___ TEXTE À LIRE ___
Cent après la réhabilitation d’Alfred Dreyfus, que sait-on de « l’affaire Dreyfus » ?
Un colloque célébrant le centième anniversaire de l’arrêt qui a réhabilité, le 12 juillet 1906, le capitaine Dreyfus, s’est tenu, lundi 19 juin 2006, à la Cour de cassation à Paris. La radio France-Culture s’est déplacée sur les lieux. L’affaire Dreyfus reste, en effet, une référence constante, chaque fois qu’un innocent est accusé ou condamné à tort, que les droits de la défense ne sont pas respectés, ou encore que la raison d’État bloque le déroulement normal d’une procédure.
Chacun est à même d’illustrer d’exemples récents ces trois cas de figure. Cette initiative, dans les locaux même de la Cour suprême française, vise sans doute à inviter les citoyens qui auraient quelques raisons de désespérer de la Justice de leur pays, à lui garder toute leur confiance, puisque, vous le voyez, douze ans après sa condamnation au bagne à perpétuité, Alfred Dreyfus a fini par voir son innocence reconnue par la Cour de Cassation elle-même... Toutefois dans cette terrible affaire, seule - et ce n’est pas rien évidemment - l’innocence de Dreyfus est clairement établie. Car pour ce qui est des motivations et des instigateurs de cette machination dont il a été la victime, on en reste, cent ans après, aux conjectures, plus ou moins fondées. L’une d’elles, défendue par Jean Doise dans un ouvrage paru au Seuil en 1994, Un secret bien gardé, histoire militaire de l’affaire Dreyfus, serait passionnante pour qui s’intéresse à « la relation d’information ».
___ LIGNES DE DONNÉES ___
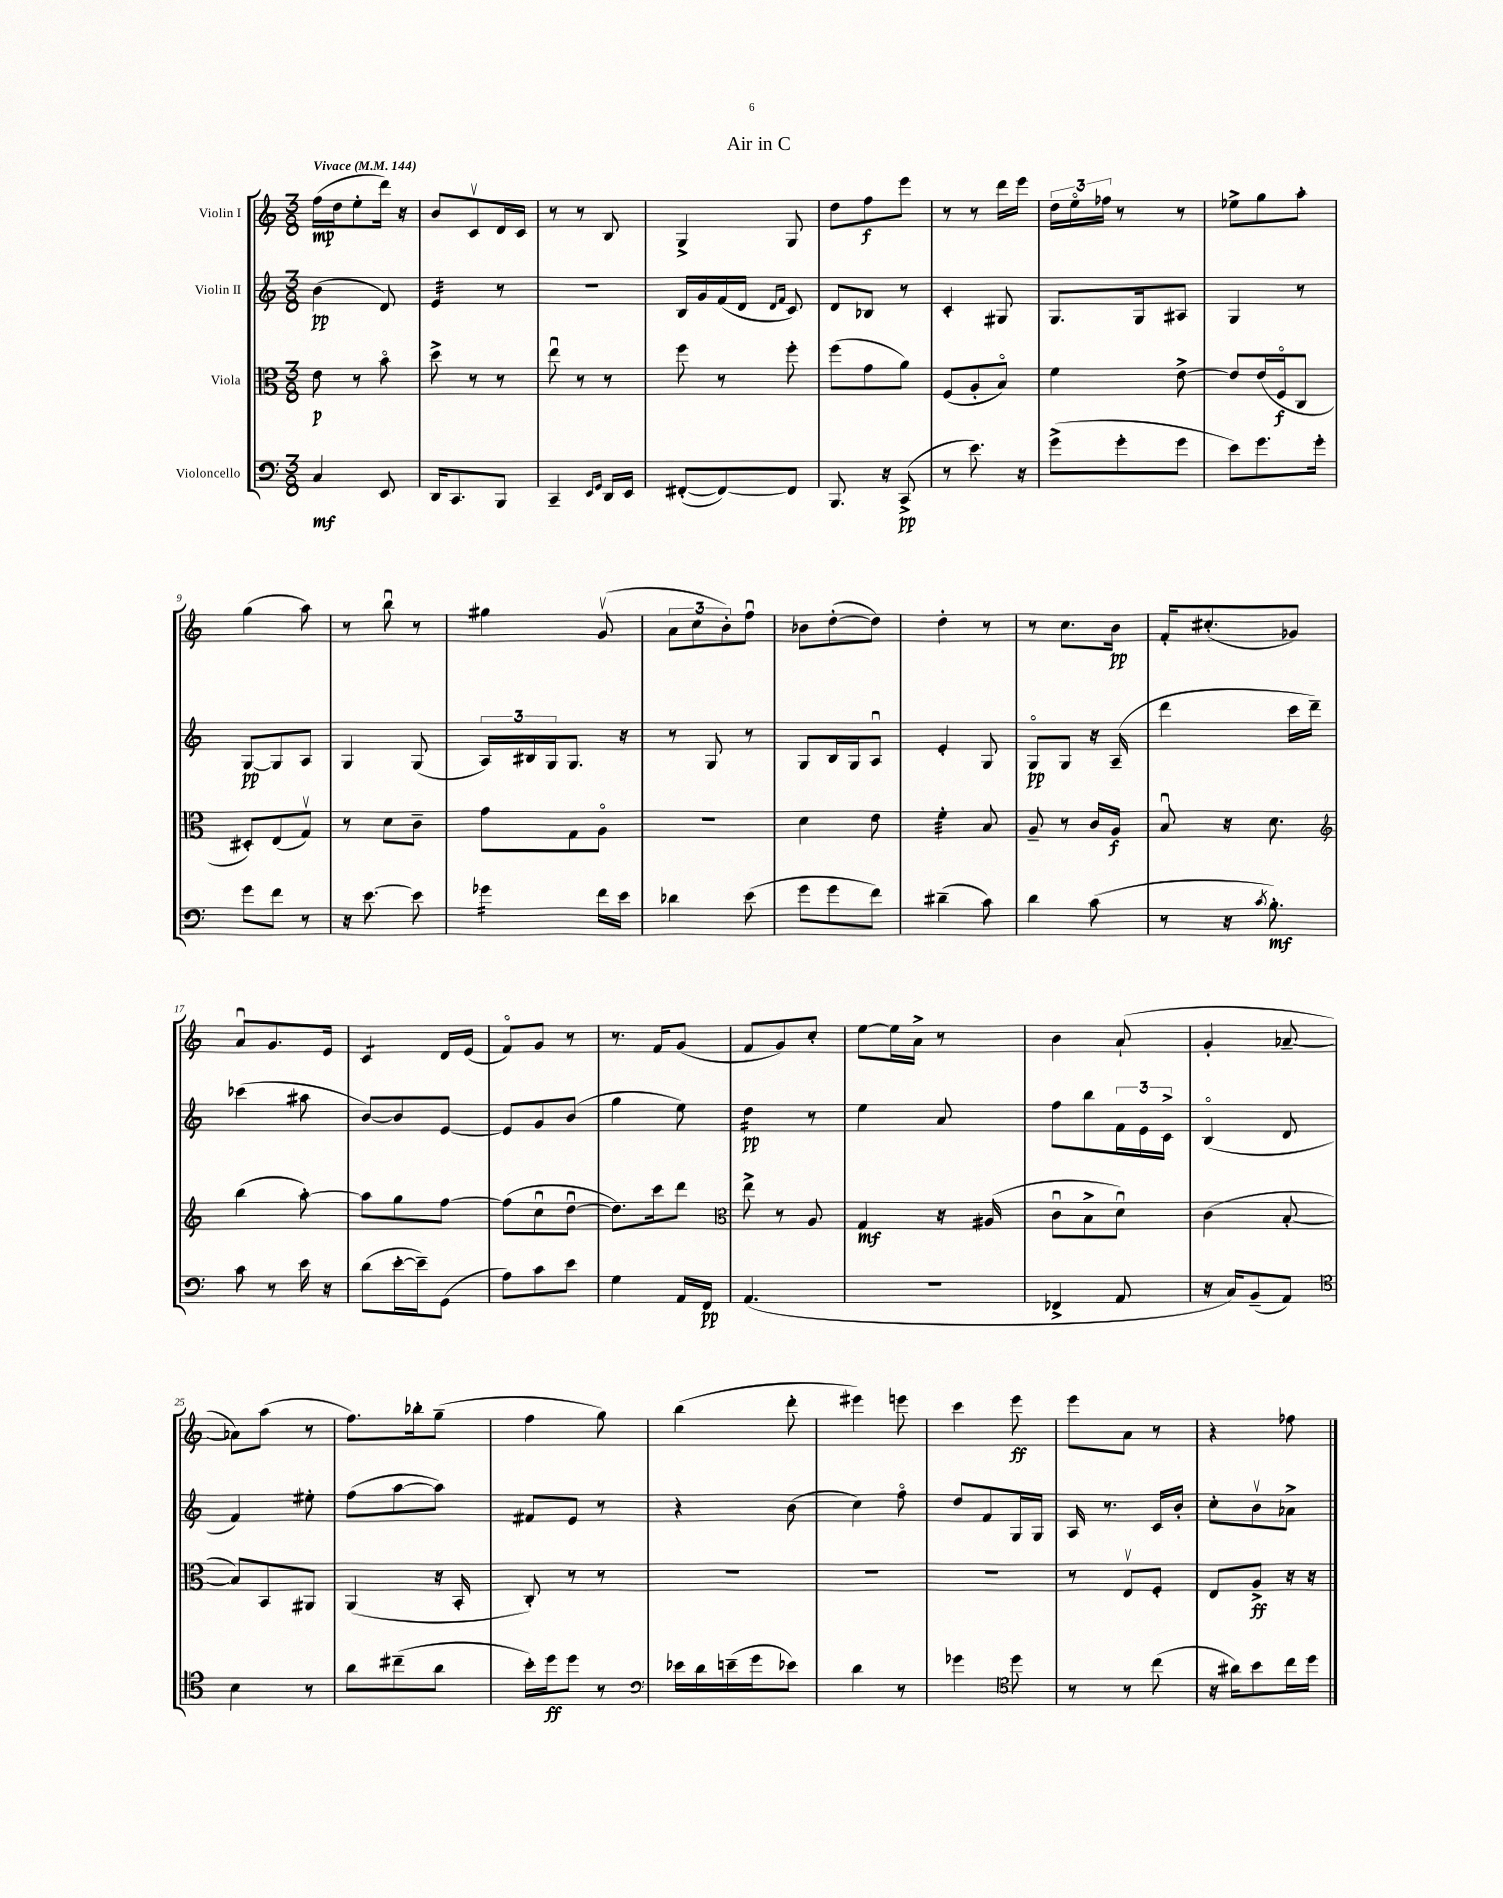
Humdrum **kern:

**kern	**kern	**kern	**kern
*staff4	*staff3	*staff2	*staff1
*clefF4	*clefC3	*clefG2	*clefG2
*k[]	*k[]	*k[]	*k[]
*M3/8	*M3/8	*M3/8	*M3/8
*MM144	*MM144	*MM144	*MM144
4C	8e	(4b	(16ff
.	.	.	16dd
.	8r	.	8ee'
8EE	8bo	8d)	16ddd)
.	.	.	16r
=	=	=	=
16DD	8dd^	4e	8b
8.CC	.	.	.
.	8r	.	8cv
8BBB	8r	8r	16d
.	.	.	16c
=	=	=	=
4CC~	8eeu	4.r	8r
.	8r	.	8r
16qqEE	.	.	.
16qqGG	.	.	.
16DD	8r	.	8B
16EE	.	.	.
=	=	=	=
([8FF#'	8ff	16B	4G^
.	.	16g	.
8FF#_)	8r	(16f	.
.	.	16d	.
.	.	16qqd	.
.	.	16qqf	.
8FF#]	8ff'	8c)	8G
=	=	=	=
8.BBB	(8ff	8d	8dd
.	8g	8B-	8ff
16r	.	.	.
(8CC^	8a)	8r	8eee
=	=	=	=
8r	(8F	4c'	8r
8.e)	8A'	.	8r
.	8Bo)	8G#	16ddd
16r	.	.	16eee
=	=	=	=
(8g^	4f	8.G	24dd
.	.	.	24eeo
.	.	.	24ff-
8g'	.	.	8r
.	.	16G	.
8g	[8e^	8A#	8r
=	=	=	=
8e)	8e]	4G	8ee-^
8.g	(16e	.	8gg
.	16Fo	.	.
.	8C	8r	8aa'
16g'	.	.	.
=	=	=	=
8g	8D#')	[8G	(4gg
8f	(8E	8G]	.
8r	8Gv)	8A	8aa)
=	=	=	=
16r	8r	4G	8r
[8.e	.	.	.
.	8d	.	8bbu
8e]	8c~	(8G	8r
=	=	=	=
4g-	8g	24A)	4gg#
.	.	24B#	.
.	.	24G	.
.	8G	8.G	.
16f	8Ao	.	(8gv
16e	.	16r	.
=	=	=	=
4d-	4.r	8r	12a
.	.	.	12cc
.	.	8G	.
.	.	.	12b')
(8e	.	8r	8ffu
=	=	=	=
8g	4d	8G	8b-
8g	.	16B	([8dd'
.	.	16G	.
8f)	8e	8Au	8dd])
=	=	=	=
(4d#~	4f'	4e'	4dd'
8c)	8B	8G	8r
=	=	=	=
4d	8A~	8Go	8r
.	8r	8G	8.cc
(8c	16c	16r	.
.	16A	(16A~	16b
=	=	=	=
8r	8Bu	4ddd	16f'
.	.	.	(8.cc#'
16r	16r	.	.
8qc	.	.	.
8.B')	8.d	.	.
.	.	16ccc	8g-)
.	.	16ddd~)	.
=	=	=	=
*	*clefG2	*	*
8c	(4bb	(4ccc-	8au
8r	.	.	8.g
16e	[8aa')	8aa#	.
16r	.	.	16e
=	=	=	=
(8d	8aa]	[8b)	4c
[16e'	8gg	8b]	.
16e~])	.	.	.
(8GG	[8ff	[8e	16d
.	.	.	(16e
=	=	=	=
8A)	(8ff]	8e]	8fo)
8c	8ccu	8g	8g
8e	[8ddu	(8b	8r
=	=	=	=
4G	8.dd])	4gg	8.r
.	16ccc	.	16f
16AA	8ddd	8ee)	(8g
16FF	.	.	.
=	=	=	=
*	*clefC3	*	*
(4.AA	8ee^	4dd	8f
.	8r	.	8g)
.	8A	8r	8cc'
=	=	=	=
4.r	4G	4ee	[8ee
.	.	.	16ee]
.	.	.	16a^
.	16r	8a	8r
.	(16A#	.	.
=	=	=	=
4FF-^	8cu	8ff	4b
.	8B^	8bb	.
8AA	8du)	24f	(8a`
.	.	24e	.
.	.	24c^	.
=	=	=	=
16r	(4c	(4Bo	4g'
16C)	.	.	.
(8BB~	.	.	.
8AA)	[8B'	8d	[8a-~
=	=	=	=
*clefC4	*	*	*
4B	8B])	4f)	8a-])
.	8BB	.	(8aa
8r	8AA#	8ee#'	8r
=	=	=	=
8a	(4AA	(8ff	8.ff)
(8cc#~	.	[8aa	.
.	.	.	16bb-'
8a	16r	8aa])	(8gg~
.	16BB'	.	.
=	=	=	=
16b')	8C')	8f#	4ff
16dd	.	.	.
8dd	8r	8e	.
8r	8r	8r	8gg)
=	=	=	=
*clefF4	*	*	*
16e-	4.r	4r	(4bb
16d	.	.	.
(16e~	.	.	.
16g	.	.	.
8e-)	.	(8b	8ddd'
=	=	=	=
4d	4.r	4cc)	4eee#)
8r	.	8ffo	8eee
=	=	=	=
4g-	4.r	8dd	4ccc
.	.	8f	.
*clefC4	*	*	*
8dd	.	16G	8eee
.	.	16G	.
=	=	=	=
8r	8r	16A	8eee
.	.	8.r	.
8r	8Ev	.	8a
(8cc	8F'	16c	8r
.	.	16b'	.
=	=	=	=
16r	8E	8cc'	4r
16a#)	.	.	.
8b	8A^	8bv	.
16cc	16r	8a-^	8ff-
16dd	16r	.	.
==	==	==	==
*-	*-	*-	*-
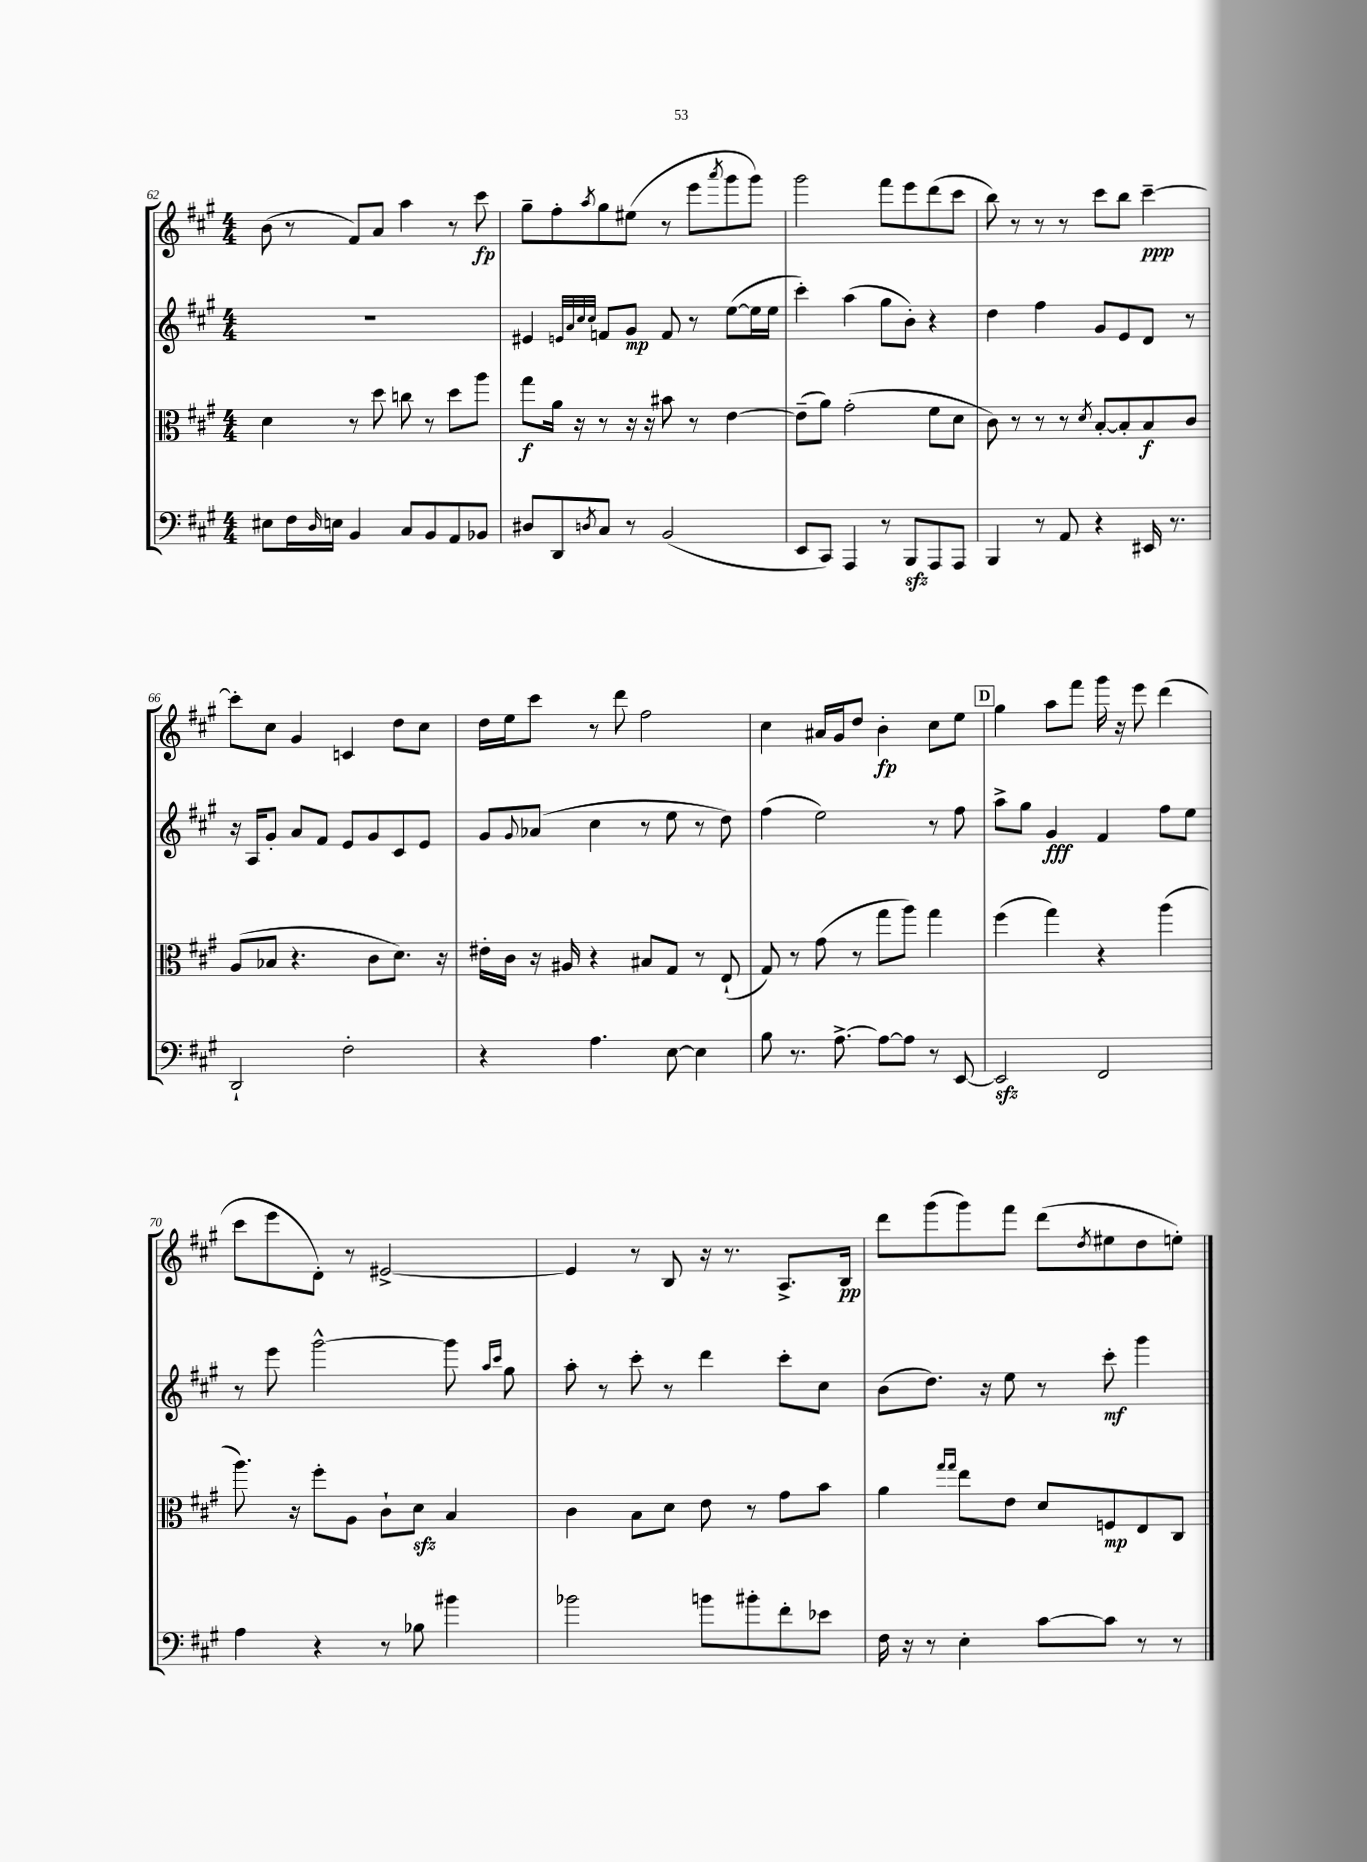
___
*CONSIGNES*
**a)** Répondez à ces questions d'après le texte sur l'affaire Dreyfus :
(i) À quelle date l'arrêt a-t-il réhabilité le capitaine Dreyfus ?
(ii) Dans quel lieu le colloque du 19 juin 2006 s'est-il tenu ?
(iii) Chez quel éditeur et en quelle année l'ouvrage de Jean Doise est-il paru ?
**b)** Mettez à jour le passage du texte sur l'affaire Dreyfus compris entre « Cent après la » et « normal d’une procédure. » inclus, en remplaçant « France-Culture » par « France Inter ».
**c)** Traduisez en anglais cette phrase du texte sur l'affaire Dreyfus : « Chacun est à même d’illustrer d’exemples récents ces trois cas de figure. »
Les enregistrements proviennent d'une autre source.

*RÉPONSES*
**a)**
(i) Le 12 juillet 1906.
(ii) À la Cour de cassation, à Paris.
(iii) Au Seuil, en 1994.

**b)**
Cent après la réhabilitation d’Alfred Dreyfus, que sait-on de « l’affaire Dreyfus » ?
Un colloque célébrant le centième anniversaire de l’arrêt qui a réhabilité, le 12 juillet 1906, le capitaine Dreyfus, s’est tenu, lundi 19 juin 2006, à la Cour de cassation à Paris. La radio France Inter s’est déplacée sur les lieux. L’affaire Dreyfus reste, en effet, une référence constante, chaque fois qu’un innocent est accusé ou condamné à tort, que les droits de la défense ne sont pas respectés, ou encore que la raison d’État bloque le déroulement normal d’une procédure.

**c)** Anyone can illustrate these three scenarios with recent examples.